Die Wolken verzogen sich allmählich. Obwohl es der Sonne zum Trotz so weit oben am Berg erstaunlich kühl blieb, gelang es ihnen, ihre Kleider und Schuhe zu trocknen, was der Laune aller Beteiligten deutlichen Auftrieb verlieh.
„Hast du später Lust, dir ein bisschen die Beine zu vertreten?“, fragte Finton-Macauley, als Shorty sich endlich zu ihnen ans Feuer gesellt hatte.
„Bist du verrückt?“ Shorty starrte ihn entgeistert an. „Wir werden heute Nacht mehr als genug marschieren.“
„Aber da sieht man nichts!“
„Mir egal! Maultiere interessieren sich nicht für landschaftliche Reize.“
„Deshalb werden sie auch immer Maultiere bleiben!“, erwiderte Finton-Macauley schnippisch, erhob sich und machte sich am Nachmittag alleine daran, den Hang hinter ihrer Höhle zu erklimmen.

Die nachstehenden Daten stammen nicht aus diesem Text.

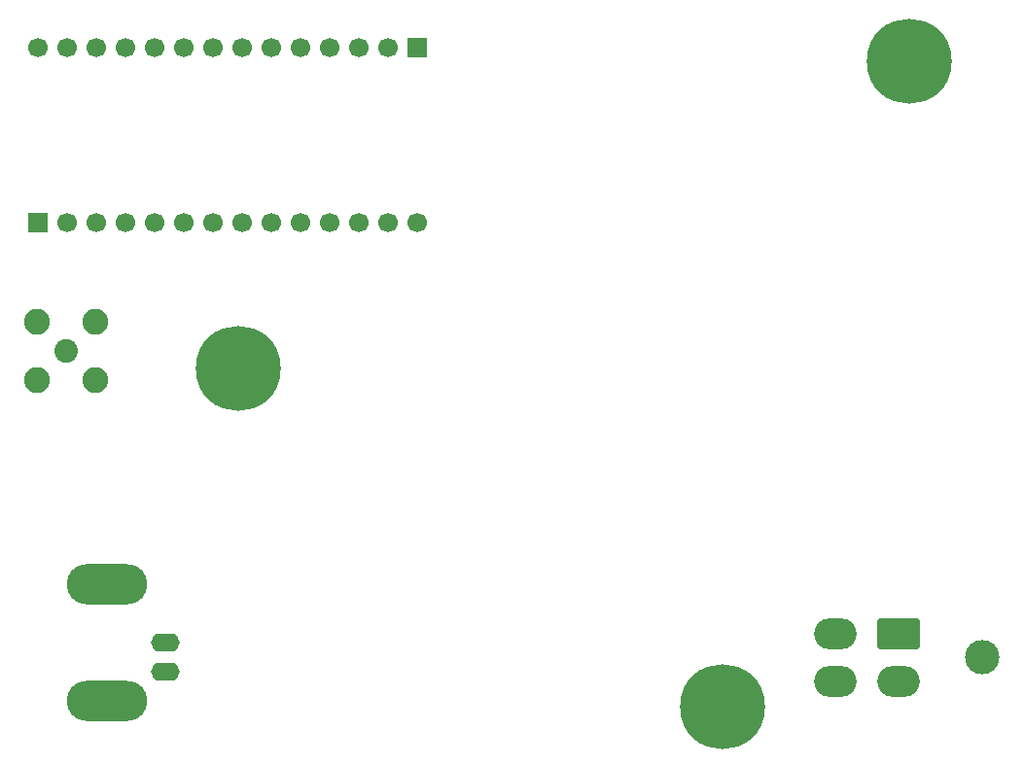
<source format=gbr>
%TF.GenerationSoftware,KiCad,Pcbnew,9.0.4*%
%TF.CreationDate,2025-09-05T01:27:12-04:00*%
%TF.ProjectId,max5719_breakout,6d617835-3731-4395-9f62-7265616b6f75,rev?*%
%TF.SameCoordinates,Original*%
%TF.FileFunction,Soldermask,Bot*%
%TF.FilePolarity,Negative*%
%FSLAX46Y46*%
G04 Gerber Fmt 4.6, Leading zero omitted, Abs format (unit mm)*
G04 Created by KiCad (PCBNEW 9.0.4) date 2025-09-05 01:27:12*
%MOMM*%
%LPD*%
G01*
G04 APERTURE LIST*
G04 Aperture macros list*
%AMRoundRect*
0 Rectangle with rounded corners*
0 $1 Rounding radius*
0 $2 $3 $4 $5 $6 $7 $8 $9 X,Y pos of 4 corners*
0 Add a 4 corners polygon primitive as box body*
4,1,4,$2,$3,$4,$5,$6,$7,$8,$9,$2,$3,0*
0 Add four circle primitives for the rounded corners*
1,1,$1+$1,$2,$3*
1,1,$1+$1,$4,$5*
1,1,$1+$1,$6,$7*
1,1,$1+$1,$8,$9*
0 Add four rect primitives between the rounded corners*
20,1,$1+$1,$2,$3,$4,$5,0*
20,1,$1+$1,$4,$5,$6,$7,0*
20,1,$1+$1,$6,$7,$8,$9,0*
20,1,$1+$1,$8,$9,$2,$3,0*%
G04 Aperture macros list end*
%ADD10C,0.800000*%
%ADD11C,7.400000*%
%ADD12C,3.000000*%
%ADD13RoundRect,0.250001X-1.599999X1.099999X-1.599999X-1.099999X1.599999X-1.099999X1.599999X1.099999X0*%
%ADD14O,3.700000X2.700000*%
%ADD15O,2.500000X1.600000*%
%ADD16O,7.000000X3.500000*%
%ADD17C,2.050000*%
%ADD18C,2.250000*%
%ADD19R,1.700000X1.700000*%
%ADD20C,1.700000*%
G04 APERTURE END LIST*
D10*
%TO.C,H1*%
X36849000Y-62484000D03*
X37661779Y-60521779D03*
X37661779Y-64446221D03*
X39624000Y-59709000D03*
D11*
X39624000Y-62484000D03*
D10*
X39624000Y-65259000D03*
X41586221Y-60521779D03*
X41586221Y-64446221D03*
X42399000Y-62484000D03*
%TD*%
D12*
%TO.C,J1*%
X104394000Y-87698000D03*
D13*
X97094000Y-85598000D03*
D14*
X97094000Y-89798000D03*
X91594000Y-85598000D03*
X91594000Y-89798000D03*
%TD*%
D15*
%TO.C,J5*%
X33274000Y-86360000D03*
D16*
X28194000Y-91440000D03*
D15*
X33274000Y-88900000D03*
D16*
X28194000Y-81280000D03*
%TD*%
D17*
%TO.C,J2*%
X24638000Y-60960000D03*
D18*
X22098000Y-63500000D03*
X27178000Y-63500000D03*
X22098000Y-58420000D03*
X27178000Y-58420000D03*
%TD*%
D10*
%TO.C,H2*%
X95199221Y-35744221D03*
X96012000Y-33782000D03*
X96012000Y-37706442D03*
X97974221Y-32969221D03*
D11*
X97974221Y-35744221D03*
D10*
X97974221Y-38519221D03*
X99936442Y-33782000D03*
X99936442Y-37706442D03*
X100749221Y-35744221D03*
%TD*%
D19*
%TO.C,J4*%
X55213000Y-34544000D03*
D20*
X52673000Y-34544000D03*
X50133000Y-34544000D03*
X47593000Y-34544000D03*
X45053000Y-34544000D03*
X42513000Y-34544000D03*
X39973000Y-34544000D03*
X37433000Y-34544000D03*
X34893000Y-34544000D03*
X32353000Y-34544000D03*
X29813000Y-34544000D03*
X27273000Y-34544000D03*
X24733000Y-34544000D03*
X22193000Y-34544000D03*
%TD*%
D10*
%TO.C,H3*%
X79013000Y-91948000D03*
X79825779Y-89985779D03*
X79825779Y-93910221D03*
X81788000Y-89173000D03*
D11*
X81788000Y-91948000D03*
D10*
X81788000Y-94723000D03*
X83750221Y-89985779D03*
X83750221Y-93910221D03*
X84563000Y-91948000D03*
%TD*%
D19*
%TO.C,J3*%
X22193000Y-49784000D03*
D20*
X24733000Y-49784000D03*
X27273000Y-49784000D03*
X29813000Y-49784000D03*
X32353000Y-49784000D03*
X34893000Y-49784000D03*
X37433000Y-49784000D03*
X39973000Y-49784000D03*
X42513000Y-49784000D03*
X45053000Y-49784000D03*
X47593000Y-49784000D03*
X50133000Y-49784000D03*
X52673000Y-49784000D03*
X55213000Y-49784000D03*
%TD*%
M02*

</source>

An Thymian und letzten Lilien vorbei, zwischen den vom nahenden Winter zu hektischer Betriebsamkeit angeregten Bienen hindurch und über die von der Sonne doch noch erwärmten Felsen hinweg gelangte Finton-Macauley auf einen kleinen Felssporn. Das Bergmassiv fiel dahinter kurz ab und lief dann weiter bis zum Ida, dessen Gipfel in dunkle Wolken gehüllt war. Über die kahlen, mit erstem Schnee bestreuten Flanken zuckte ein Wetterleuchten wie eine grelle, ekstatisch sich windende Schlange. Im Westen war der Himmel schon wieder strahlend blau; und die Sonne näherte sich dort dem Horizont; und bevor Finton-Macauley darüber schwermütig werden konnte, wandte er sich ab und stieg wieder zu seinen Gefährten hinunter.

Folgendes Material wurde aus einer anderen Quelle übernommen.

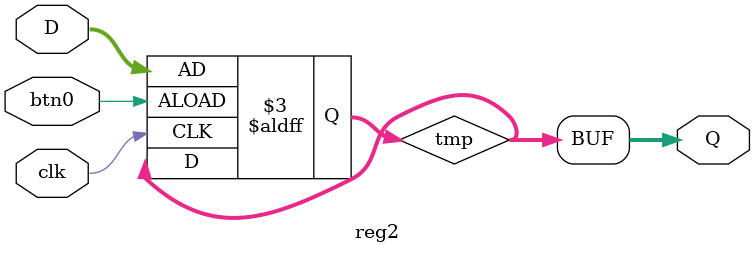
<source format=v>
`timescale 1ns / 1ps


module reg2(
input btn0,
input clk,
input [7:0] D,
output [7:0] Q
);
reg [7:0] tmp;

always @ (posedge (btn0), posedge (clk))
begin
    if (btn0 == 1)
         tmp <= D;    
end
assign Q = tmp;
endmodule

</source>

Ein Läufer der Partisanen-Gruppe von Giorgios, die den Engländern bei ihrer Unternehmung in der Nähe von Heraklion helfen wollte, war in der Zwischenzeit zu ihnen gestoßen, ein junger, magerer Hirte, dem sein rundes Käppi immer wieder ins Gesicht rutschte, und er drängte zum Aufbruch, denn es war ein langer, mühsamer Weg bis zum nächsten Versteck. Schnaufend und fluchend schulterten sie ihr Gepäck, achteten darauf, keine Spuren zu hinterlassen, die sich von denen irgendwelcher durchziehender Schäfer unterschieden, und machten sich auf den Weg.
Die Sterne, manche weich und sanft wie silberne Blumen, manche scharf und spitz wie glitzernde Splitter, standen hoch über ihnen, der Mond aber, der bereits abnahm und an dem Tag, an dem sie zuzuschlagen hofften, ganz verschwunden sein würde, ließ noch auf sich warten; und so hatten sie von den deutschen Spähern wenig zu befürchten. Sie überquerten den Bergrücken, hinter dem die Insel zu ihrer Nordküste hin abfiel, und liefen von nun an, außer wenn sie einen Kessel oder eine der Schluchten, die der Regen im Herbst und das Schmelzwasser im Frühjahr gruben, durchqueren mussten, nur noch bergab, was Shorty, der zu Anfang noch über wunde Füße und schmerzende Schultern geklagt hatte, in immer bessere Laune versetzte, bis er schließlich voll Inbrunst „It’s a Long Way to Tipperary“ zu schmettern begann und von den erschrockenen Griechen eindringlich daran erinnert werden musste, dass sie sich auf einer geheimen Kommandoaktion tief im Feindesland befanden und nicht auf einem Spaziergang durch die walisischen Hügel.